Already on GitHub? Sign in to your account

Merged
merged 5 commits into from
Mar 30, 2020

Conversation

lemire
Copy link
Member

@lemire lemire commented Mar 30, 2020

Some users are interested, as a metric, in the number of documents parsed per second.

Obviously, this means reusing the same parser again and again. Suppose that you have a target, you want parse documents like "twitter_timeline.json" that you will receive in quick succession... how many could you parse per second?

$ ./parse jsonexamples/small/twitter_timeline.json 
....
42110.6 documents parsed per second

So 42,000.

And, of course, for small documents (say demo.json), I achieve speeds in the millions of documents per second...

$ ./parse jsonexamples/small/demo.json 
number of iterations 200 
                                                     
....

2341481.7 documents parsed per second

For an even smaller document ({"status":"success"}), I reach nearly 4 million documents per second.

The implementation is damn ugly, but I have tried to work within the "benchmarker" framework. I probably could have done a better job.

I think it would be nice, before pushing out version 0.3, to add a remark about our ability to parse millions of documents per second. But, of course, this needs to be backed by an actual benchmark.

…rsed per second.

Obviously, this means reusing the same parser again and again.
@lemire lemire added this to the 0.3 milestone Mar 30, 2020
@lemire lemire requested a review from jkeiser March 30, 2020 18:56
@jkeiser
Copy link
Member

jkeiser commented Mar 30, 2020

Oh yes, that's SUPER nice and absolutely worth having a competition benchmark for. It would be immediately convincing to me. GB/s takes me time to decide whether it'll make my server faster or not.

Copy link
Member

@jkeiser jkeiser left a comment

Choose a reason for hiding this comment

The reason will be displayed to describe this comment to others.
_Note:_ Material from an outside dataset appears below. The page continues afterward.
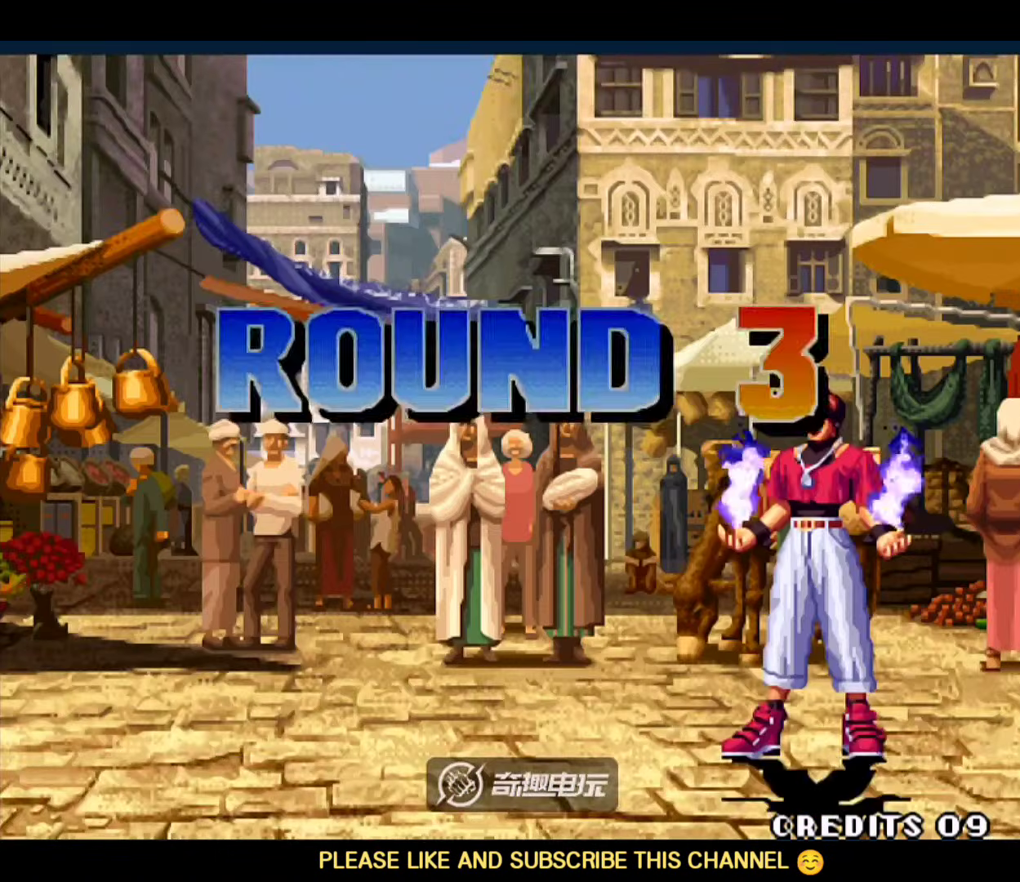
Gameplay with a controller (arcade stick); each line is a JSON object with the inputs held at the frame after it (dt_ms = milliseconds from this image to that frame). "events" lists button and stick changes between this image and that frame as [ms after this image, input, new state], when the widget could be followed in between. Not read: L3 R3.
{"dt_ms": 1000, "buttons": ["A", "B", "D"], "left_stick": "right"}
Learn more.

Looks good.

@lemire
Copy link
Member Author

lemire commented Mar 30, 2020

@jkeiser I have added a sentence in the README within this PR about our ability to parse millions of JSON documents per second (on a single core).

@lemire
Copy link
Member Author

lemire commented Mar 30, 2020

I will open an issue regarding the "competition" because I don't want to start anything big right now.

@jkeiser
Copy link
Member

jkeiser commented Mar 30, 2020

I will open an issue regarding the "competition" because I don't want to start anything big right now.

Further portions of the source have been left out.